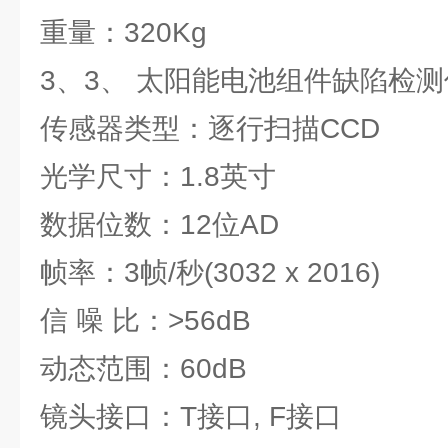
重量：320Kg
3、3、 太阳能电池组件缺陷检测仪 Z
传感器类型：逐行扫描CCD
光学尺寸：1.8英寸
数据位数：12位AD
帧率：3帧/秒(3032 x 2016)
信 噪 比：>56dB
动态范围：60dB
镜头接口：T接口, F接口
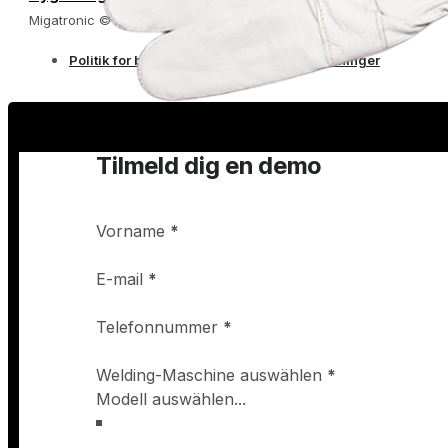
Migatronic © 2026
Politik for beskyttelse af personlige oplysninger
Tilmeld dig en demo
Vorname
*
E-mail
*
Telefonnummer
*
Welding-Maschine auswählen
*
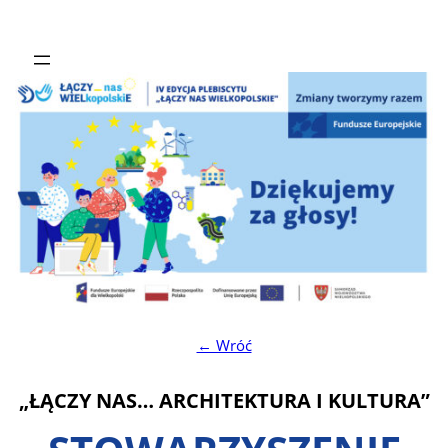
← Wróć
„ŁĄCZY NAS… ARCHITEKTURA I KULTURA”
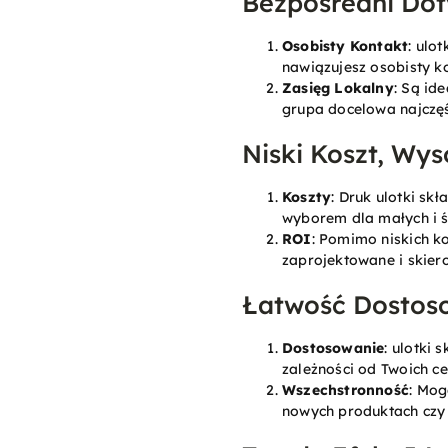
Bezpośredni Dot
Osobisty Kontakt
: ulo
nawiązujesz osobisty ko
Zasięg Lokalny
: Są id
grupa docelowa najczęśc
Niski Koszt, Wy
Koszty
: Druk ulotki sk
wyborem dla małych i ś
ROI
: Pomimo niskich k
zaprojektowane i skier
Łatwość Dostoso
Dostosowanie
: ulotki
zależności od Twoich c
Wszechstronność
: Mog
nowych produktach czy 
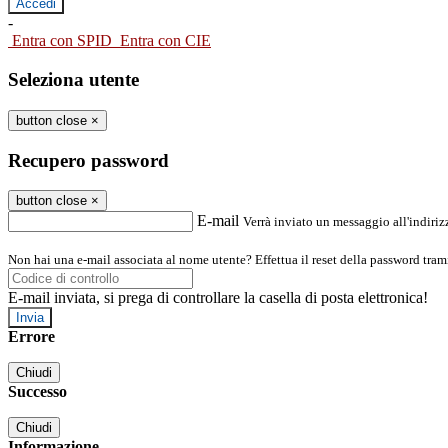
-
Entra con SPID
Entra con CIE
Seleziona utente
button close
×
Recupero password
button close
×
E-mail
Verrà inviato un messaggio all'indirizz
Non hai una e-mail associata al nome utente? Effettua il reset della password tram
E-mail inviata, si prega di controllare la casella di posta elettronica!
Errore
Chiudi
Successo
Chiudi
Informazione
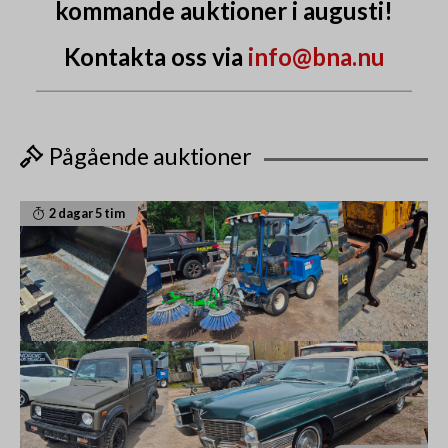
kommande auktioner i augusti!
Kontakta oss via
info@bna.nu
Pågående auktioner
2 dagar 5 tim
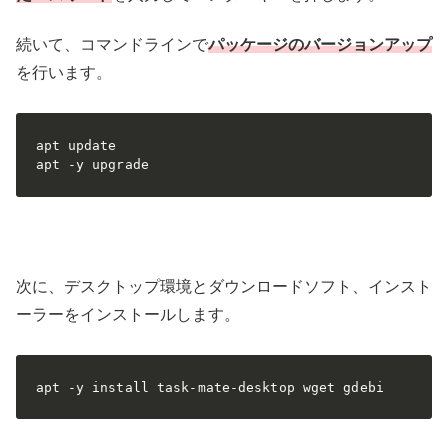
続いて、コマンドラインで
パッケージのバージョンアップ
を行います。
apt update

apt -y upgrade
次に、デスクトップ環境とダウンロードソフト、インスト
ーラーをインストールします。
apt -y install task-mate-desktop wget gdebi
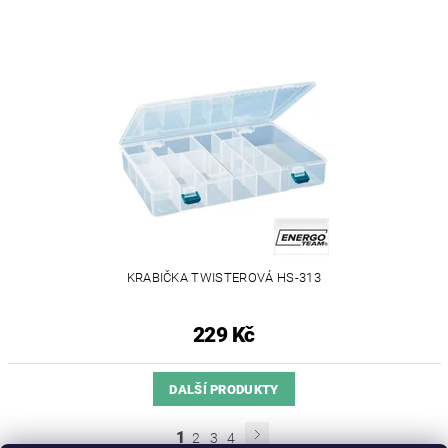
KRABIČKA TWISTEROVÁ HS-313
229 Kč
DALŠÍ PRODUKTY
1
2
3
4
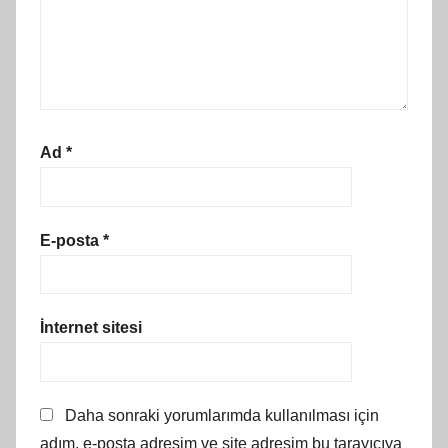
Ad
*
E-posta
*
İnternet sitesi
Daha sonraki yorumlarımda kullanılması için
adım, e-posta adresim ve site adresim bu tarayıcıya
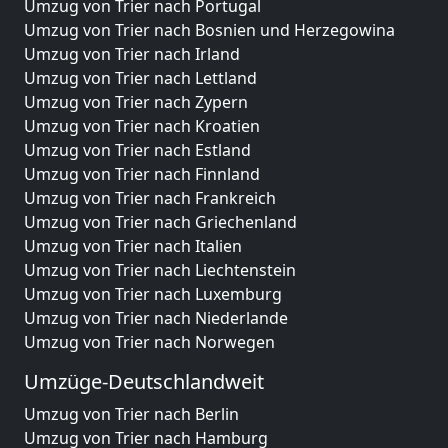
Umzug von Trier nach Portugal
Umzug von Trier nach Bosnien und Herzegowina
Umzug von Trier nach Irland
Umzug von Trier nach Lettland
Umzug von Trier nach Zypern
Umzug von Trier nach Kroatien
Umzug von Trier nach Estland
Umzug von Trier nach Finnland
Umzug von Trier nach Frankreich
Umzug von Trier nach Griechenland
Umzug von Trier nach Italien
Umzug von Trier nach Liechtenstein
Umzug von Trier nach Luxemburg
Umzug von Trier nach Niederlande
Umzug von Trier nach Norwegen
Umzüge-Deutschlandweit
Umzug von Trier nach Berlin
Umzug von Trier nach Hamburg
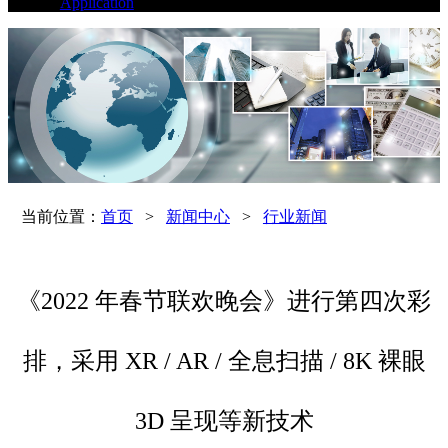
Application
当前位置：
首页
>
新闻中心
>
行业新闻
《2022 年春节联欢晚会》进行第四次彩
排，采用 XR / AR / 全息扫描 / 8K 裸眼
3D 呈现等新技术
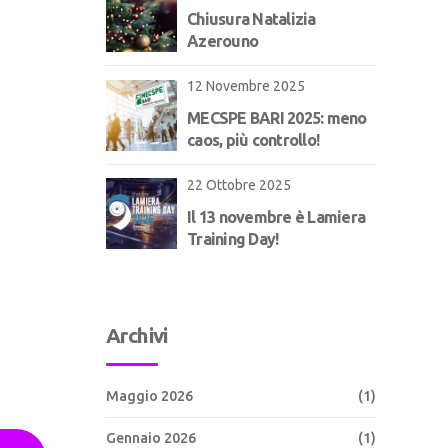
Chiusura Natalizia
Azerouno
12 Novembre 2025
MECSPE BARI 2025: meno
caos, più controllo!
22 Ottobre 2025
Il 13 novembre è Lamiera
Training Day!
Archivi
Maggio 2026
(1)
Gennaio 2026
(1)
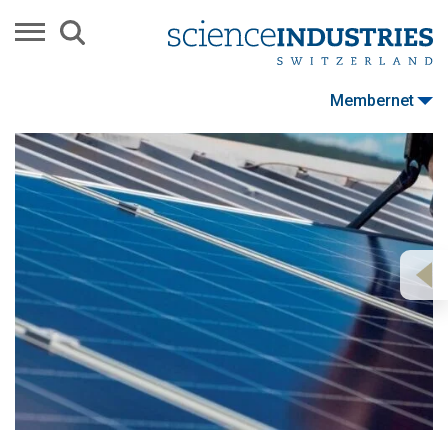
Membernet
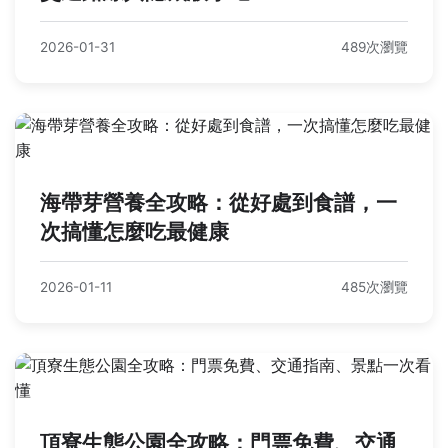
2026-01-31
489次瀏覽
海帶芽營養全攻略：從好處到食譜，一
次搞懂怎麼吃最健康
2026-01-11
485次瀏覽
頂寮生態公園全攻略：門票免費、交通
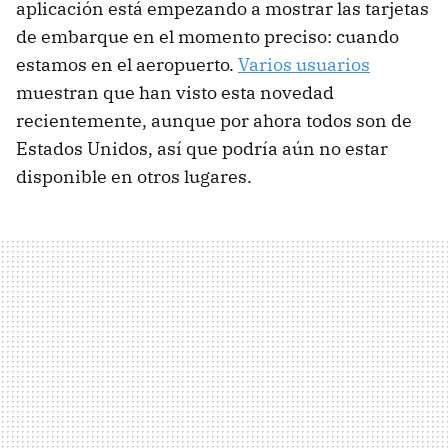
aplicación está empezando a mostrar las tarjetas
de embarque en el momento preciso: cuando
estamos en el aeropuerto.
Varios usuarios
muestran que han visto esta novedad
recientemente, aunque por ahora todos son de
Estados Unidos, así que podría aún no estar
disponible en otros lugares.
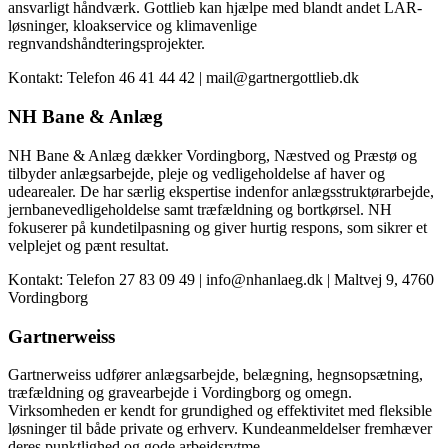
ansvarligt håndværk. Gottlieb kan hjælpe med blandt andet LAR-
løsninger, kloakservice og klimavenlige
regnvandshåndteringsprojekter.
Kontakt: Telefon 46 41 44 42 | mail@gartnergottlieb.dk
NH Bane & Anlæg
NH Bane & Anlæg dækker Vordingborg, Næstved og Præstø og
tilbyder anlægsarbejde, pleje og vedligeholdelse af haver og
udearealer. De har særlig ekspertise indenfor anlægsstruktørarbejde,
jernbanevedligeholdelse samt træfældning og bortkørsel. NH
fokuserer på kundetilpasning og giver hurtig respons, som sikrer et
velplejet og pænt resultat.
Kontakt: Telefon 27 83 09 49 | info@nhanlaeg.dk | Maltvej 9, 4760
Vordingborg
Gartnerweiss
Gartnerweiss udfører anlægsarbejde, belægning, hegnsopsætning,
træfældning og gravearbejde i Vordingborg og omegn.
Virksomheden er kendt for grundighed og effektivitet med fleksible
løsninger til både private og erhverv. Kundeanmeldelser fremhæver
deres punktlighed og gode arbejdsrytme.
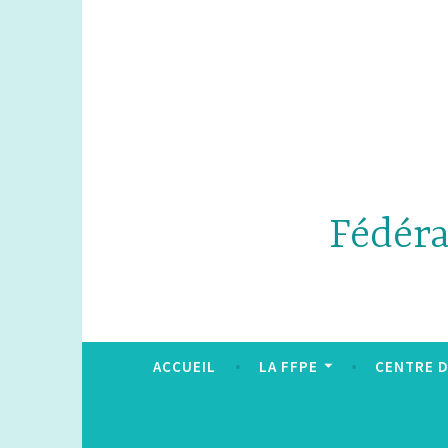
Accéder
au
contenu
principal
Fédéra
ACCUEIL
LA FFPE
CENTRE 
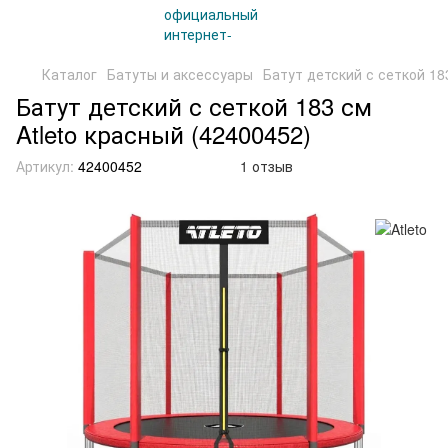
Каталог
Батуты и аксессуары
Батут детский с сеткой 183
Батут детский с сеткой 183 см
Atleto красный (42400452)
Артикул:
42400452
1 отзыв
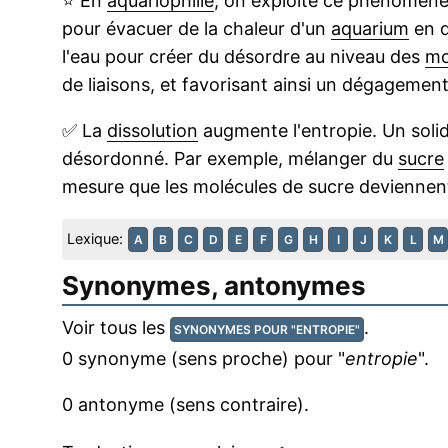
⭐
En
aquariophilie
, on exploite ce phénomène,
pour évacuer de la chaleur d'un
aquarium
en d
l'eau pour créer du désordre au niveau des
mo
de liaisons, et favorisant ainsi un dégagemen
✅
La
dissolution
augmente l'entropie. Un solid
désordonné. Par exemple, mélanger du
sucre
mesure que les molécules de sucre deviennen
Lexique:
A
B
C
D
E
F
G
H
I
J
K
L
M
Synonymes, antonymes
Voir tous les
.
SYNONYMES POUR "ENTROPIE"
0 synonyme (sens proche) pour "
entropie
".
0 antonyme (sens contraire).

▶ _Brief_:
Search the records for the string "password" and return every line in which it occurs.

▶ _Answer box_:
Recupero password
Non hai una e-mail associata al nome utente? Effettua il reset della password tram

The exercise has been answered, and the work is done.